[[ Text segment, beginning ]]

The material culture of Tel Abel Beth Maacah exhibits various Phoenician elements, including a large number of Phoenician pottery which points to the close connection of the site with the nearby Phoenician coast. It has been hypothesized that the site likely provided agricultural goods to the Phoenician cities, as suggested by a silo and numerous contemporaneous ovens in the lower city (Area A) that may indicate large-scale food processing (ibid: 246). Jars found at the site likewise exhibit standardization (shape, size, surface treatment, formation techniques) which points to a specialized mode of production that was probably centralised under the oversight of a local authority (Yahalom-Mack et al 2021: 15). The find context of the pendant, closely associated with the high-status residents of the casemate citadel on the acropolis, may further point to the elites’ close connection to this commercial activity (Yahalom-Mack, Panitz-Cohen and Mullins 2018).

The object is not a stamp seal in the sense that it was itself stamped rather than being manufactured as a stamp. Its shape is reminiscent of a lotus flower, an impression further reinforced by additional decoration using incised lines that include: an incised pair of horizontal parallel lines, a third parallel line beneath them at the point where the object tapers, and vertical asymmetric lines below the former. The base is oval without a frame. Given that the object was stamped, its use as a stamp would have produced a negative impression, which is unusual. When worn as a pendant, the motif however would not have been visible, which favours a functional use as a sealing device.

[[ Text segment, end ]]
[[ Data supplied, beginning ]]

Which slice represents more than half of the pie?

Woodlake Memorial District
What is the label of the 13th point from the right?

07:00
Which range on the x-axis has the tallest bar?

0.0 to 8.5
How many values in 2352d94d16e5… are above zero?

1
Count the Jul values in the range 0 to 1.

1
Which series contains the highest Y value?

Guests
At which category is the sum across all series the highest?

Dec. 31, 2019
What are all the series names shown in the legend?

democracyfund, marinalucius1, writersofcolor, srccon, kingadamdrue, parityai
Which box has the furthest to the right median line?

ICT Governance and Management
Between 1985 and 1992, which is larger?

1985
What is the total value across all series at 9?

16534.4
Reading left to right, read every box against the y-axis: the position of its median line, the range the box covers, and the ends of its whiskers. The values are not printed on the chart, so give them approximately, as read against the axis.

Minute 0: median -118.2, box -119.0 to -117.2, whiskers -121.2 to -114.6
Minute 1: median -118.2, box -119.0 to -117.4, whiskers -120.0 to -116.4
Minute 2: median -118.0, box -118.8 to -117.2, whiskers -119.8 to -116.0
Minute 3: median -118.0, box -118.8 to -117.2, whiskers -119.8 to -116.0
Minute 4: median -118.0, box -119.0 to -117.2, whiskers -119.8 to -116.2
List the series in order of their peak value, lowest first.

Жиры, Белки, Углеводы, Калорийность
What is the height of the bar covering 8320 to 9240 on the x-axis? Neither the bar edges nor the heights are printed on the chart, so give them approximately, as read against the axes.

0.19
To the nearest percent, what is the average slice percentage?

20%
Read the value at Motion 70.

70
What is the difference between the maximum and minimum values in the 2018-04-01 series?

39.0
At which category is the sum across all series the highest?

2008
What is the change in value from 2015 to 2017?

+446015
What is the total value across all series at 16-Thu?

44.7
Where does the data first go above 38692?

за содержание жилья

[[ Data supplied, end ]]

• [What the task requires] Reproduce the Tel Abel Beth Maacah text between "The object is" and "a sealing device.", inclusive, changing "lotus flower" to "water lily". The items are separate from the Tel Abel Beth Maacah text.

• [Answer]
The object is not a stamp seal in the sense that it was itself stamped rather than being manufactured as a stamp. Its shape is reminiscent of a water lily, an impression further reinforced by additional decoration using incised lines that include: an incised pair of horizontal parallel lines, a third parallel line beneath them at the point where the object tapers, and vertical asymmetric lines below the former. The base is oval without a frame. Given that the object was stamped, its use as a stamp would have produced a negative impression, which is unusual. When worn as a pendant, the motif however would not have been visible, which favours a functional use as a sealing device.